Sem surpresas, tanto a inadimplência quanto a concessão de crédito seguiram a tendência antecipada pelos indicadores da Boa Vista ao longo do ano passado
De acordo com os dados publicados hoje pelo Banco Central, a taxa de inadimplência das famílias com recursos livres encerrou o ano de 2022 em 5,86%, um pouco acima do registro de novembro de 2022, quando fora de 5,82%, mas bem acima da marca observada em dezembro de 2021, de 4,37%. Esse forte aumento na taxa de inadimplência ao longo do ano passado foi antecipado de perto pelo indicador da Boa Vista de Registros de Inadimplentes, que apontou alta de 19,9% no número de registros de inadimplentes no mesmo período. A Boa Vista é parceira de negócios da CDL Porto Alegre.
Na avaliação de Flávio Calife, economista da Boa Vista, esse aumento na taxa já era esperado desde o início do ano passado “A taxa teve um comportamento muito atípico nos dois anos anteriores, de 2020 e 2021, e agora retrata melhor a situação da maior parte das famílias brasileiras, que sentiram o impacto da inflação e dos juros sobre a renda e sobre a capacidade de pagamento”. Calife também destaca o crescimento expressivo de algumas linhas de crédito consideradas “emergenciais”, como o crédito pessoal não consignado, o cartão de crédito rotativo e o cartão de crédito parcelado. “O crescimento destas linhas de crédito já vinha mais forte desde o final de 2021, quando pressionou bastante o comprometimento de renda das famílias, e naturalmente isso fez com que algumas contas ficassem para trás ao longo do último ano”.
Em relação às novas contratações de recursos livres pelas famílias, a concessão encerrou 2022 em alta de 20,9%, um pouco menor do que a taxa de crescimento verificada em 2021, quando fora de 22,88%. No começo do ano passado não era esperado por um crescimento nessa magnitude, mas o crédito se mostrou forte ao longo desse período, embora essa força contraste com a qualidade de alguns dos créditos que foram tomados. O indicador da Boa Vista de Demanda por Crédito do Consumidor também antecipou a tendência da curva de longo prazo da concessão, encerrando 2022 com crescimento forte, de 15,8% quando considerado somente o segmento “Financeiro”, e um pouco abaixo do registro de 2021, de 18,1%.

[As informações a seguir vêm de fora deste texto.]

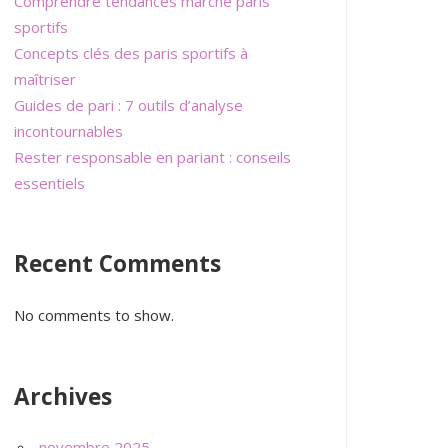
Comprendre tendances marché paris
sportifs
Concepts clés des paris sportifs à
maîtriser
Guides de pari : 7 outils d’analyse
incontournables
Rester responsable en pariant : conseils
essentiels
Recent Comments
No comments to show.
Archives
novembre 2025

O aumento do crédito aconteceu num período de forte elevação nas taxas de juros, também. A taxa anual média de juros cobrada das famílias nestas operações até caiu em dezembro: 2,09 pontos percentuais (p.p.) em comparação ao mês de novembro, mas subiu 10,76 p.p. quando comparada à taxa média de dezembro de 2021. A maior parte deste aumento se deveu ao spread bancário, que cresceu 7,82 p.p. no ano passado, em função, sobretudo, do aumento do risco (inadimplência), enquanto o custo de captação, mais alinhado à taxa Selic, cresceu 2,94 p.p.
“Em 2023 as projeções apontam para mais um ano desafiador, de inflação e juros altos. Além disso há muita incerteza ainda em relação à política fiscal, o que torna o mercado como um todo um pouco mais avesso ao risco. A inadimplência tem espaço para crescer um pouco mais e o crédito tende a desacelerar de forma mais nítida nos próximos meses” concluiu Calife.